Choose your words carefully
It’s easy to tell your teen to get over it. Why can’t they just suck it up and move on? The reason, of course, is that your perspective has decades of experience and hindsight. But not theirs. Remember what it’s like to have your heart broken. Remember what it’s like to feel like your entire world has collapsed. Remember what it’s like to love everything about life one second, then see nothing but sadness the next. We know love unreturned isn’t the end of the world. We know a breakup is a bump in the grand scheme. But you didn’t when you were young. They don’t either. Remember that and enter the situation with empathy and not dismissiveness.
It’s chemical
Remember that chemicals are at play; it’s not only a difference of perspective. As author of Adolescence is Not a Disease (Advantage Media 2016) Jeffrey Liken, explains, “The intensity of the hormonal rush that happens with first loves can be overwhelming. It’s not easy for anyone to be rational when their emotions are flaring.” In a sense, then, they’re not even in full control of their minds at that point.
There’s no cure
Many parents want the quick fix, the magic combination of words that will instantly make it all better. Sadly, it doesn’t work that way. One of the only cures for a broken heart is time. This is as important for you to remember as it is for them. As a parent you want to do all you can to make your kids happy; seeing them so torn can be just as heartbreaking for us. We want to do something. Sometimes, though, we have to stand by and wait to be needed. Be supportive and offer guidance when they come to you, but try to avoid unleashing an un-requested avalanche of “mother/father knows best.”
See the big picture
When they do come to you for help?

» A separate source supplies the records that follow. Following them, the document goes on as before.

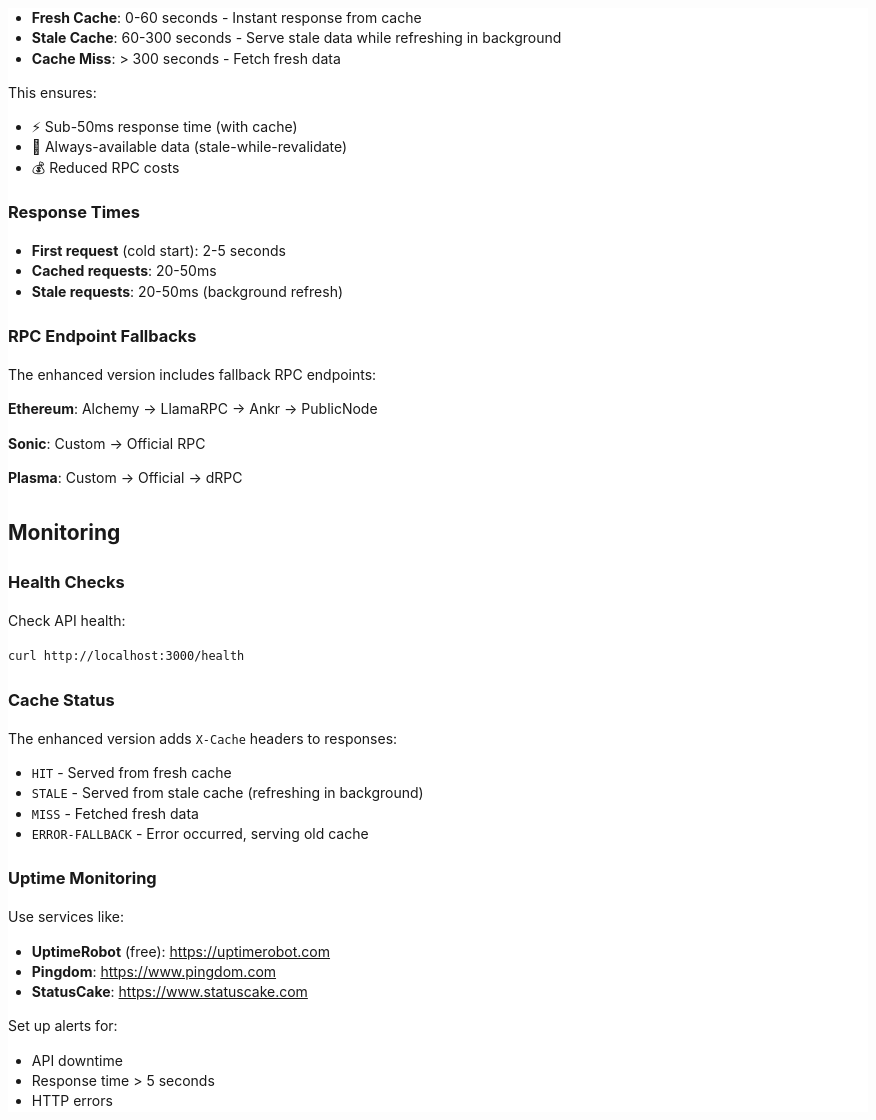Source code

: - **Fresh Cache**: 0-60 seconds - Instant response from cache
- **Stale Cache**: 60-300 seconds - Serve stale data while refreshing in background
- **Cache Miss**: > 300 seconds - Fetch fresh data

This ensures:
- ⚡ Sub-50ms response time (with cache)
- 🔄 Always-available data (stale-while-revalidate)
- 💰 Reduced RPC costs

### Response Times

- **First request** (cold start): 2-5 seconds
- **Cached requests**: 20-50ms
- **Stale requests**: 20-50ms (background refresh)

### RPC Endpoint Fallbacks

The enhanced version includes fallback RPC endpoints:

**Ethereum**: Alchemy → LlamaRPC → Ankr → PublicNode

**Sonic**: Custom → Official RPC

**Plasma**: Custom → Official → dRPC

## Monitoring

### Health Checks

Check API health:

```bash
curl http://localhost:3000/health
```

### Cache Status

The enhanced version adds `X-Cache` headers to responses:
- `HIT` - Served from fresh cache
- `STALE` - Served from stale cache (refreshing in background)
- `MISS` - Fetched fresh data
- `ERROR-FALLBACK` - Error occurred, serving old cache

### Uptime Monitoring

Use services like:
- **UptimeRobot** (free): https://uptimerobot.com
- **Pingdom**: https://www.pingdom.com
- **StatusCake**: https://www.statuscake.com

Set up alerts for:
- API downtime
- Response time > 5 seconds
- HTTP errors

You know your kids best and you know how to be a great parent, so the right words of wisdom will come. Just in case you need a kick start, though, here are a few things you can tell your teen:
his is not the love of your life: Oh, I know it can seem that way, but the truth is, rarely does first loves become forever loves. This is the first of many connections you’ll have, each one teaching you new things about who you are and what makes you happy. They’ll actually get better and better. (Sharing your own story can be massively effective.)
The right one is out there: The one who will make you happy, the one who will help you become the best version of yourself, the one who will accept you and inspire you will come into your life at some point. Until he or she does, enjoy the relationships you have but don’t worry if they don’t last forever.
Let go and move on: Time heals all wounds – if given the chance. The quickest way to feeling good again is to let go and move on. It didn’t work out and that’s painful, but the pain will diminish every day if you let it.